Text segment
______________________________

Problem #93 Medium Batch Pipelines & Orchestration

Dashboard Stale Despite a Healthy Job

stale datafreshnesscacheSLA

Scenario: A finance PM messages at 09:14: “Revenue dashboard is showing yesterday’s number. Did the job fail again?” You check. The job ran at 06:00 and succeeded. The warehouse query against fct_revenue returns today’s data. The PM refreshes the dashboard; still yesterday. You realise the source for the dashboard is a BI cache that was refreshed at 06:05, and the source data only landed in the warehouse at 07:30. The 06:00 job ran on yesterday’s late-arriving data. Three teams disagree on what “stale” means. The CTO asks you to lead a fix that prevents this monthly conversation.

In the interview, the question is:

What does “stale” actually mean in a layered data stack, and how do you design freshness so this same conversation does not happen next month?

Your Task:

Decompose “stale” into the three layers it can live in (data lands late, job runs early, cache is stale).
Propose a freshness contract that resolves the ambiguity.
Walk through the technical changes (SLA timing, dependency-aware scheduling, cache invalidation).

______________________________

Given information

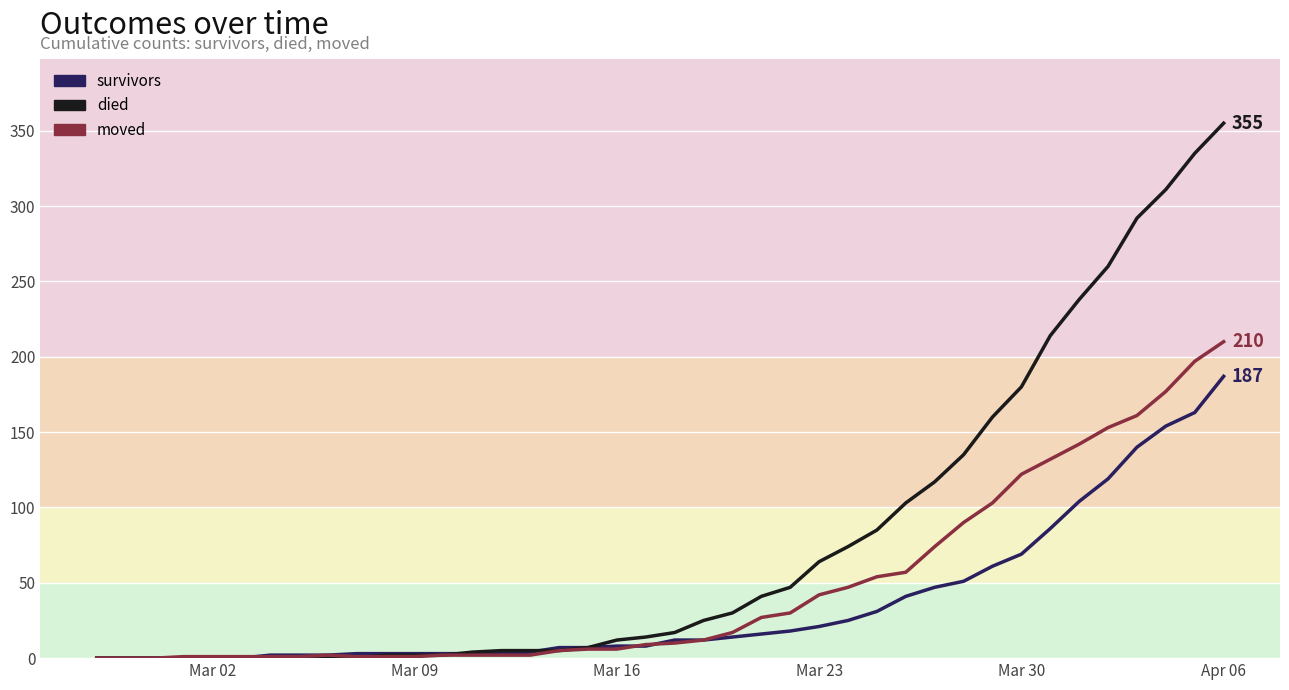

How many lines are shown in the chart?

3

______________________________

Required work
Reproduce the stale dashboard problem verbatim, beginning at the words "stale datafreshnesscacheSLA" and stopping after "this monthly conversation.".

Answer area
stale datafreshnesscacheSLA

Scenario: A finance PM messages at 09:14: “Revenue dashboard is showing yesterday’s number. Did the job fail again?” You check. The job ran at 06:00 and succeeded. The warehouse query against fct_revenue returns today’s data. The PM refreshes the dashboard; still yesterday. You realise the source for the dashboard is a BI cache that was refreshed at 06:05, and the source data only landed in the warehouse at 07:30. The 06:00 job ran on yesterday’s late-arriving data. Three teams disagree on what “stale” means. The CTO asks you to lead a fix that prevents this monthly conversation.